Un livre sur la place des ports dans la mondialisation et la transformation des espaces portuaires dans les villes.

* Une autre critique de ce livre a été publiée sur nonfiction.fr.

 

"Le monde est devenu liquide"   , selon le philosophe Olivier Mongin. Aujourd’hui, les plus grandes villes du monde doivent disposer d’un accès maritime. La mondialisation a ainsi renforcé le rôle économique des ports. Leur poids dépend toutefois également de leur arrière-pays et de l’organisation de l’espace portuaire. Etudier les ports conduit donc à s’intéresser à la fois aux échanges maritimes mais aussi à l’urbanisme des villes portuaires, à combiner l’approche mondiale et l’approche locale. L’ouvrage de Pierre Gras n’est cependant pas un manuel de géographie des ports mais s’attache plutôt à montrer comment les transformations qui ont affecté le monde depuis le milieu du XXe siècle et la forme qu’a pris l’économie mondiale ont contribué à modifier profondément l’image qui est associée à ces espaces.
Ce livre s’organise en trois parties bien distinctes.

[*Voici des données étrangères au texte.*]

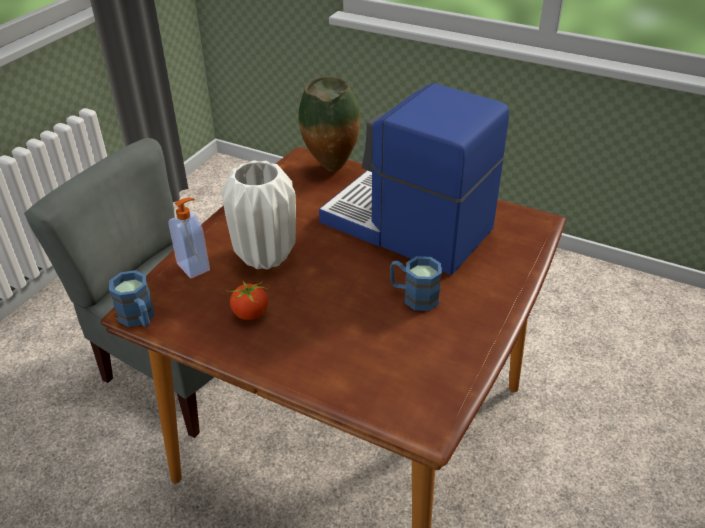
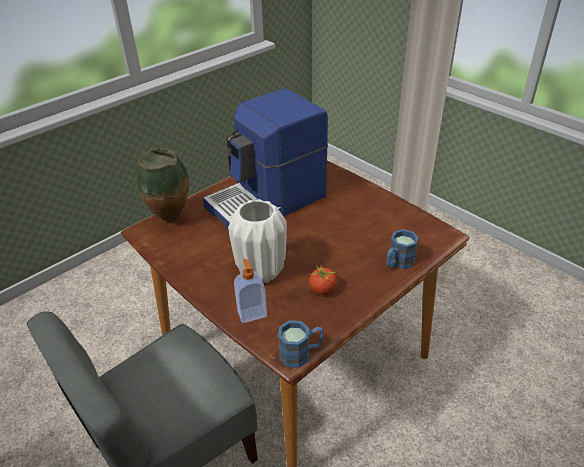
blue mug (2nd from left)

La première retrace l’histoire des ports depuis le milieu du XXe siècle. Dans la deuxième partie est analysée la situation du commerce maritime mondial et la place des ports de chaque continent dans une économie mondialisée. La dernière partie, enfin, rend compte de la transformation des espaces portuaires et de leur reconversion, essentiellement dans les pays du Nord. L’espace géographique étudié apparaît ainsi mouvant, concentré sur l’Europe - et plus particulièrement sur la France – dans la première et la dernière partie, tandis que les ports asiatiques, qui connaissent une forte croissance, ne sont étudiés que dans la deuxième partie.
Pierre Gras aborde d’abord les ports dans une perspective historique, en présentant les grandes transformations qu’ils ont connues depuis le milieu du XXe siècle. L’auteur commence par montrer que les principaux européens sortent détruits de la Deuxième Guerre mondiale. Le Havre constitue ainsi le symbole d’une ville dévastée, peu après le débarquement en Normandie. Si tous les pays d’Europe occidentale sont concernés, c’est la France qui connaîtra le plus difficultés à se remettre de ces destructions. La décennie suivante (1945-1954) est marquée par la reconstruction, principalement en France. Deux logiques se sont opposées. L’une tendait à faire table rase du passé, pour reconstruire les ports sur de nouvelles bases, l’autre consistait à reconstruire en maintenant la mémoire de la ville. En réalité, les exemples du Havre et de Marseille montrent que les autorités françaises, qui ont mené ces reconstructions, ont associé les deux idées. Pierre Gras montre même que cette période a constitué "une séries d’occasions perdues"   puisque dans la plupart des cas, les reconstructeurs ont maintenu les faiblesses structurelles des ports français. Ainsi, la plupart ont été reconstruits au même endroit alors qu’il aurait été plus judicieux économiquement de les déplacer. Au contraire, la reconstruction de Rotterdam lui a ainsi permis de se moderniser après la guerre pour devenir le premier port du monde dans les années 1960.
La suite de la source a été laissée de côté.